▸ PROMPT
Please print the entries below exactly, from the line with "index dip: (138, 80)" through the line with "pinky tip: (91, 110)", including both of those lines and leaving out all others.

▸ EXTRACTED MATERIAL
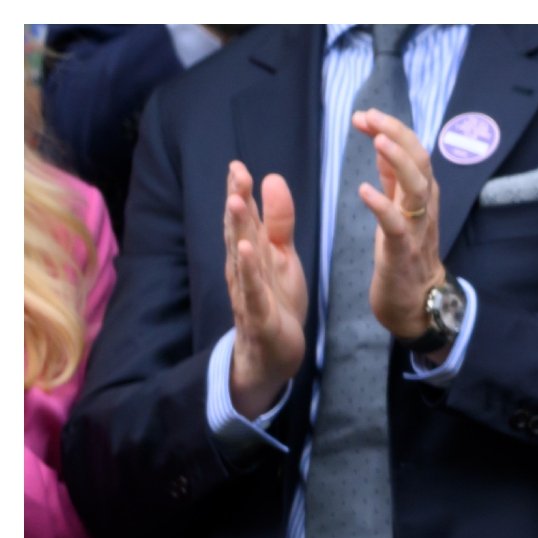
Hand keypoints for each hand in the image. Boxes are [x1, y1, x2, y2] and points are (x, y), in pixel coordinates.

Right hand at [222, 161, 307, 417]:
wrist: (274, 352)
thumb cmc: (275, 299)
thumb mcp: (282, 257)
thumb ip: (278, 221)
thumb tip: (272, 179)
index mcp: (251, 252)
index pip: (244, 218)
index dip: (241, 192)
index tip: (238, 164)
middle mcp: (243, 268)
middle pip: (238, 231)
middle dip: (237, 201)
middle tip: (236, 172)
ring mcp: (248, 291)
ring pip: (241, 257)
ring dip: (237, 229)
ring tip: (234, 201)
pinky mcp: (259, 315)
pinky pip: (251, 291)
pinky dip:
--
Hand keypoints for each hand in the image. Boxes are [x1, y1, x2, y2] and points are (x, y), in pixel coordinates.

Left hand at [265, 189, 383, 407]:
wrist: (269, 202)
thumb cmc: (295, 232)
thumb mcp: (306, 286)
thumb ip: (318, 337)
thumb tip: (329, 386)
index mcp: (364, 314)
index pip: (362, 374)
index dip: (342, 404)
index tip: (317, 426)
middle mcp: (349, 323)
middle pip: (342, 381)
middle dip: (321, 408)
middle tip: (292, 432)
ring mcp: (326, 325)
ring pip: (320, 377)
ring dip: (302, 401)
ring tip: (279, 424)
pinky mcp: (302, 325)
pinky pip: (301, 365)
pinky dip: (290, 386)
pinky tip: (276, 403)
* * *
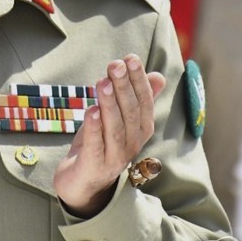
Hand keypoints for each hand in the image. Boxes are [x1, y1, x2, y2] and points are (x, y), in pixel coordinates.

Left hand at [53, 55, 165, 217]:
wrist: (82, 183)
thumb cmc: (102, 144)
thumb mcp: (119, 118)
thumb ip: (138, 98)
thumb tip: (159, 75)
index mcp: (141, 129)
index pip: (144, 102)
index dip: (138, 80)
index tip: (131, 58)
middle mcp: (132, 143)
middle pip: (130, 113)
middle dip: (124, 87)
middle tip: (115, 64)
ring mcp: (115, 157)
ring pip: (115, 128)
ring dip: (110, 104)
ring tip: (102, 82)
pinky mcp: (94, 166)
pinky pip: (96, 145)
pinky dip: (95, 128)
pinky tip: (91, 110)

▸ RESPONSE TO THIS EXERCISE
index dip: (138, 80)
index tip: (131, 58)
middle mcp: (132, 143)
middle pip: (130, 113)
middle dip: (124, 87)
middle tip: (115, 64)
ring mcp: (115, 157)
ring pip: (115, 128)
ring dip: (110, 104)
ring tip: (102, 82)
pinky mcp: (94, 166)
pinky pip: (96, 145)
pinky dip: (95, 128)
pinky tip: (91, 110)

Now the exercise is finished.